Our Priorities > Enhancing Access Addressing National Health Challenges
In many nations, forging close government partnerships offers the most effective path to enhanced health care access. In developing and developed nations alike, Abbott engages in public-private partnerships that help broaden access to critically needed testing and treatment services.
India, for example, accounts for 38 percent of the world population lacking access to essential medicines. There we work closely with the country's Ministry of Health and with many local governments to help improve delivery of services. Improving India's health care access poses special challenges because 70 percent of the population lives in remote rural and poor urban areas. However, our more than 12,000 Indian employees constitute a strong, dedicated presence, and they are committed to enhancing health care access, even in hard-to-reach communities.
For instance, our True Care business unit brings high-quality and affordable medicines to people in more than 10,000 remote towns and villages. The business takes an innovative approach to developing a sales force – hiring graduates from multiple education backgrounds who have local language skills and ties to the communities they will target. We then provide intensive training to help the sales force conduct education programs on basic diseases. More than 38,000 health care practitioners took part in these programs last year, and we believe that the local ties of our sales force play a critical role in helping advance the quality of care delivered to their neighbors.
Along with its educational efforts, our True Care business has introduced new combination medicines that specifically target local needs, including a new treatment to help treat drug-resistant strains of infectious diseases such as typhoid. Abbott also recently piloted a program at LNJP Hospital in New Delhi for thyroid testing of women in the first trimester of pregnancy. We are now planning to extend that program to several other regional hospitals.
Improving Care in Rural China
In China, Abbott is working with the government and local health care professionals to address the quality of care in rural health care centers. We also are helping to address China's changing disease patterns. For example, nearly twice as many Chinese patients with diabetes die of a complication called diabetic ketoacidosis than patients in developed countries. A key reason is the limited availability of testing equipment in China. To help the Chinese government close this gap, we are pioneering new testing methods for use in Chinese hospitals and homes. We have also introduced OptiumXceed, which is currently the only imported monitoring system available in China that can test both glucose and ketones.
Similarly, in Korea, Abbott is partnering with the Korean College of Rheumatology and a prominent patient association, along with government agencies and local NGOs, to help raise understanding and awareness of rheumatoid arthritis (RA). Because the disease afflicts four times more women than men in Korea – and many female patients do not work outside the home – the social costs of RA were relatively unknown until recently. To help various stakeholders better understand the socioeconomic impact of RA, we helped to develop a campaign called "Love for Women in RA" featuring photo exhibitions, lectures, walking tours and other tactics to encourage earlier diagnosis and treatment. As a result of this campaign, the treatment environment for RA care improved and reimbursement coverage for RA patients increased.

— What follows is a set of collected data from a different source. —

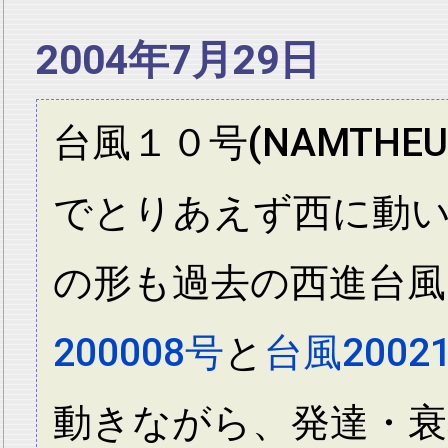
2004年7月29日
台風１０号(NAMTH
でとりあえず西に動
の形も過去の西進台風
200008号
と
台風2002
動きながら、発達・衰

Sustainable Approaches to Health Care in Europe
Meantime, in Europe, Abbott is working with regional, national and pan-European government agencies to help address the changing disease burden and to promote more effective and sustainable health care systems. For example, we are actively contributing to the European Commission's recently created Innovation Partnership on Active and Healthy Aging, whose goal is to increase the average healthy life span within the European Union by two years by 2020. All of Abbott's business divisions have considerable expertise in aging, and so we provide input to the ongoing discussions of the partnership and the commission. Additionally, we participated in the Economist Healthcare Conference in Geneva in 2011, exchanging ideas for sustainable health care solutions for an aging population with a variety of stakeholders.
At the national level, in Spain, we helped develop a pioneering multi-stakeholder collaboration on needed improvements in national health care. Anchored by a comprehensive report from the former minister of health and consumer affairs, the initiative brought together patient groups, nurses, doctors, pharmacists, health care administrators, representatives of private industry and others for intense discussion of Spain's health care challenges and how multiple sectors can work together to create long-term solutions to contribute to the sustainability of the National Health System.
Similarly, in Portugal, we cosponsored a major conference in late 2011 on options for building a more sustainable Portuguese health system, working with TSF Radio, the country's leading source of radio news. The conference generated robust discussion of Portugal's health care challenges and received widespread media attention.
Additionally, in September 2011, Abbott Italy organized and sponsored a research and innovation conference in Rome, working in close collaboration with Assocobiotec, an association of small and midsized Italian biotechnology companies, to discuss the potential for advances in Italian biotechnology. The event also enabled Italian health care leaders to debate options for greater quality and efficiency in key therapeutic areas important to the Italian health care system, including oncology, nephrology and virology.